If you live in the North or Scotland, we recommend that you protect your trees with horticultural fleece for the first 3 years if there is a frost warning during spring and the leaves have begun to appear. This is just to make sure they get off to a strong start. Once they have properly settled in, this precaution won't be necessary. Leave the fleece on for the night and remove it in the morning.
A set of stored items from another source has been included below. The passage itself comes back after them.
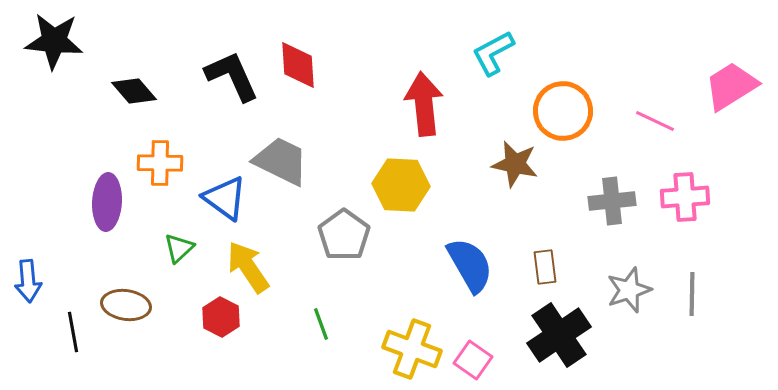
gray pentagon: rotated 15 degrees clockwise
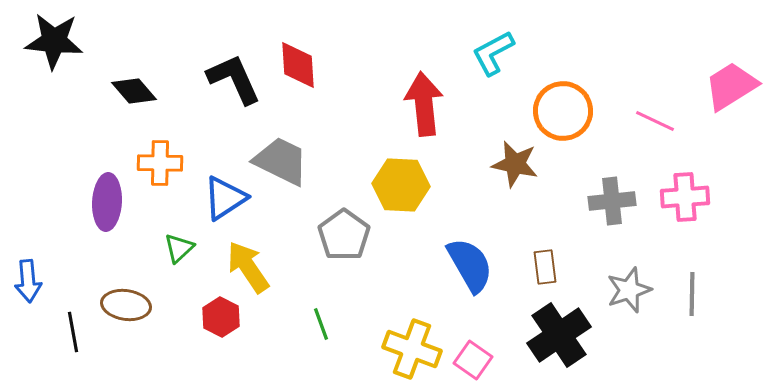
black L-shape: moved 2 px right, 3 px down
blue triangle: rotated 51 degrees clockwise
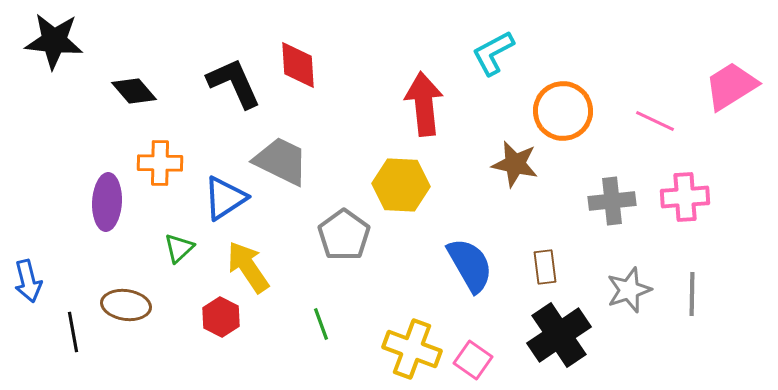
black L-shape: moved 4 px down
blue arrow: rotated 9 degrees counterclockwise
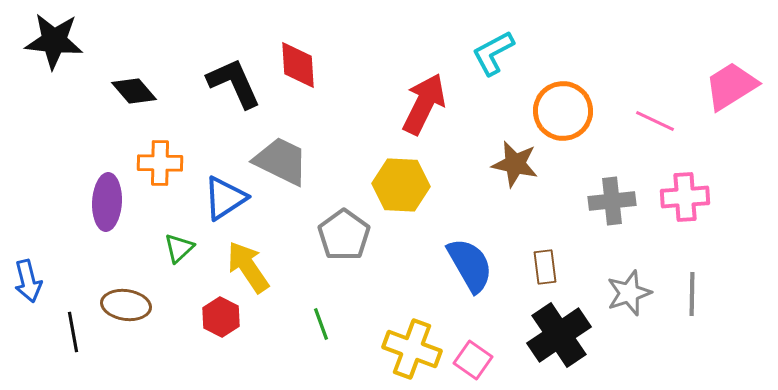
red arrow: rotated 32 degrees clockwise
gray star: moved 3 px down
There is a gall midge, a little mosquito-looking fly, that makes its nest in Honey Locust leaves, causing cosmetic damage, making swell into small pods. You can ignore them, or sweeping up in Autumn and burying or burning the fallen leaves is sufficient control. In the unlikely event (not to be expected in the UK climate) that a young plant fell prey to a swarm of midges, our organic insecticide spray will deal with the adults, and trimming will get the egg-pods off.
Prepare your site before planting:
It is good to dig over the site where you plant a tree several months in advance. Kill the weeds first: for tough weeds like nettles, brambles and ground elder, you will usually need a weed-killer to get rid of them. When you dig the soil over, remove stones and other rubbish and mix in well rotted compost or manure down to the depth of about 2 spades.
Watch our video on how to plant a tree for full instructions.
Remember to water establishing trees during dry weather for at least a year after planting.
Tree Planting accessories:
Prepare your site for planting by killing the weeds and grass.
You can buy a tree planting pack with a wooden stake & rubber tie to support the tree and a mulch mat with pegs to protect the soil around the base of your tree from weeds and drying out.
We suggest that you use mycorrhizal "friendly fungi" on the roots of all newly planted large trees: if your soil quality is poor, we strongly recommend it.
You can also improve your soil with bonemeal organic fertiliser.
Did You Know?
Gleditsia are native to America and parts of Asia, and have been widely planted in Britain since the start of the 1700's. This Sunburst variety, also listed as "Inermis Aurea" was bred in the 1950's.
The pulp and seeds inside the ripe seed-pods are sweet and can be eaten, usually cooked.
It is in the pea family, so it is a cousin of Robinia, the Common or Black Locust. It's one of the nitrogen fixing trees used in "multicultural" orchards, where fruit species are planted in a repeating sequence along a row like Apple, Cherry, Pear, then a Nitrogen Fixer, which can be harvested for wood; cutting the tree releases nitrogen from the roots. This permaculture principle reduces the pressure from pests and diseases, which cannot swarm from similar tree to tree, and nourishes the terrain to an extent.
Standard trees are measured by their girth in centimetres 1 metre above ground level: their trunk's waist measurement. Unlike sapling trees and hedge plants, standards aren't measured by their height, which will vary quite a bit both between and within species.
So, a 6/8cm standard tree has a trunk with a circumference of 6-8cm and an 8/10 standard has a trunk 8-10cm around. This measurement makes no difference to the tree's final height.
On average, standard trees are 2-3.5 metres tall when they arrive, but we cannot tell you precisely how tall your trees will be before we deliver them.
This tree transplants badly when it gets large, so these plants are slightly too small to be graded as standardss and are delivered when they are about 2m tall.